Le bonheur semble parfait dans le parc, sous la lumière de juin.
Un cygne glisse sur l'onde, des enfants pleurent, d'autres rient, un mendiant devise seul, des amoureux s'étreignent sur les bancs, quelques laiderons légèrement vêtus musardent dans les allées.

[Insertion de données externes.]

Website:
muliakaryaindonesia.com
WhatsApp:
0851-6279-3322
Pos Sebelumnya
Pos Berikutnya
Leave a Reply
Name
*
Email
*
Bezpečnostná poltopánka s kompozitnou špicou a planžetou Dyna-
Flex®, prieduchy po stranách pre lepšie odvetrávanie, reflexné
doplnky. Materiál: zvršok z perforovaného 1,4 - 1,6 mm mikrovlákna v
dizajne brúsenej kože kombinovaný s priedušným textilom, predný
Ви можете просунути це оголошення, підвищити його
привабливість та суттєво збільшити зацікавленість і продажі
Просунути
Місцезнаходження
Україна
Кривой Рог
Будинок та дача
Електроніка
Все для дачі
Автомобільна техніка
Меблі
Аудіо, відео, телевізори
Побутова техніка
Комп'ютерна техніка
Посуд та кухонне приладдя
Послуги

Mais là-bas sur la pelouse au pied d'un grand arbre un vieillard agonise à l'insu de tous. A le voir, il dort. En réalité il est en train de rendre l'âme. Ses soupirs rasent l'herbe, ne faisant même pas dévier l'aile du papillon. A vrai dire seules les mouches dansent au-dessus de la face immobile du moribond, attirées par l'odeur du sucre : un reste de confiture séchée lui fait une moustache couleur sang sur la lèvre supérieure.
Un ballon s'égare jusqu'au gisant, rebondit sur son crâne inerte pour venir se loger sous son aisselle. Le presque cadavre esquisse un imperceptible mouvement au contact de la balle. Le bambin ignorant tout du sort funeste des êtres réclame son joujou à l'octogénaire étendu dont les paupières ne daignent pas bouger d'un cil devant les suppliques de l'enfant.

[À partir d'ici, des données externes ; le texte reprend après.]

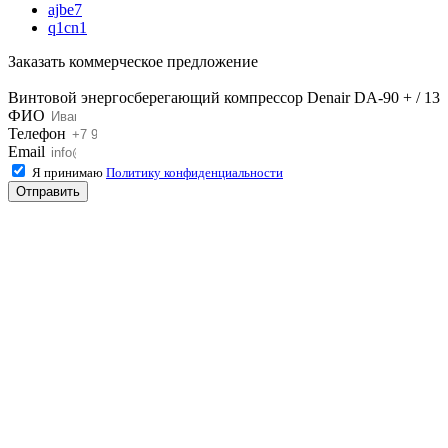
ajbe7
q1cn1
Заказать коммерческое предложение
Винтовой энергосберегающий компрессор Denair DA-90 + / 13
ФИО
Телефон
Email
Я принимаю
Политику конфиденциальности
Отправить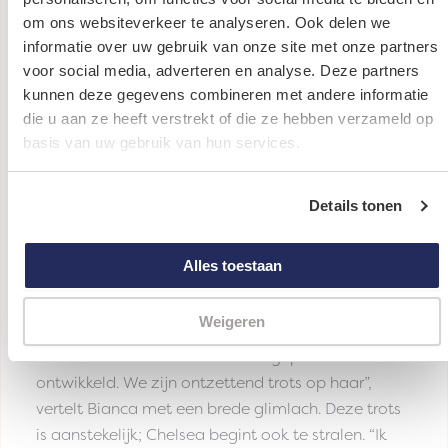
begreep helemaal niet wat er aan
om ons websiteverkeer te analyseren. Ook delen we
de hand was. Al snel besefte ik dat
informatie over uw gebruik van onze site met onze partners
voor social media, adverteren en analyse. Deze partners
ik daar moest gaan wonen.”
kunnen deze gegevens combineren met andere informatie
Chelsea (14)
die u aan ze heeft verstrekt of die ze hebben verzameld op
basis van uw gebruik van hun services.
Veerkracht en trots
Details tonen
Maar veerkrachtig als Chelsea is, maakte ze al
snel een enorme ontwikkeling door. Ze groeide in
Alles toestaan
haar sociale vaardigheden, vond haar plekje
binnen het gezinshuis en kreeg langzaam weer
Weigeren
vertrouwen in anderen. “Het is fantastisch om te
zien hoe Chelsea zich heeft aangepast en
ontwikkeld. We zijn ontzettend trots op haar”,
vertelt Bianca met een brede glimlach. Deze trots
is aanstekelijk; Chelsea begint ook te stralen. “Ik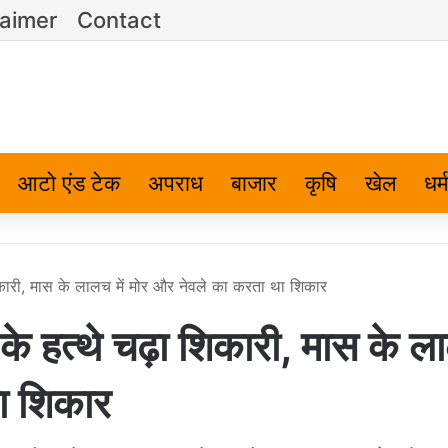
laimer
Contact
आटो एंड टेक
अपराध
बाजार
कृषि
खेल
धर्म
कारी, मास के लालच में मोर और नेवले का करता था शिकार
 हत्थे चढ़ा शिकारी, मास के ल
था शिकार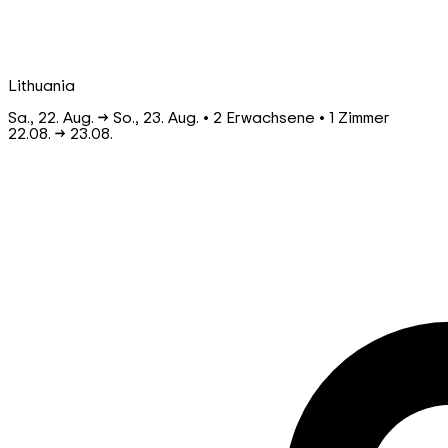
Lithuania
Sa., 22. Aug. → So., 23. Aug. • 2 Erwachsene • 1 Zimmer
22.08.
→
23.08.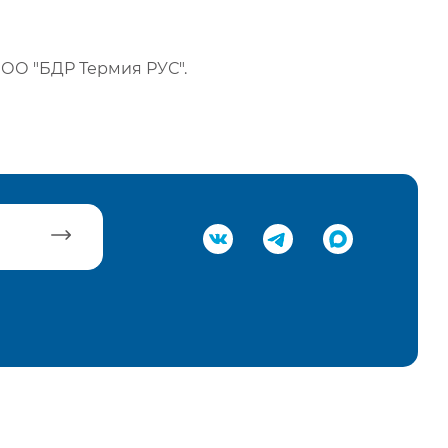
ОО "БДР Термия РУС".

Quatre-vingts années se sont écoulées depuis cette scène. L'enfant au ballon a aujourd'hui quatre-vingt-sept ans. Il prend le soleil dans un parc, le même que celui de son enfance. Endormi dans son fauteuil roulant électrique, il ne sent pas la balle rebondir sur sa tempe, tomber sur le sol, rebondir encore pour finir sa course sur ses genoux. Sa lèvre supérieure barrée par une trace brune a attiré une abeille en quête de nectar. Une boîte vide de coca-cola gît par terre.
L'enfant s'approche du retraité assoupi.
Il reprend sa balle délicatement et repart sur la pointe des pieds, de crainte de le réveiller.
Mais l'invalide jamais ne se réveillera.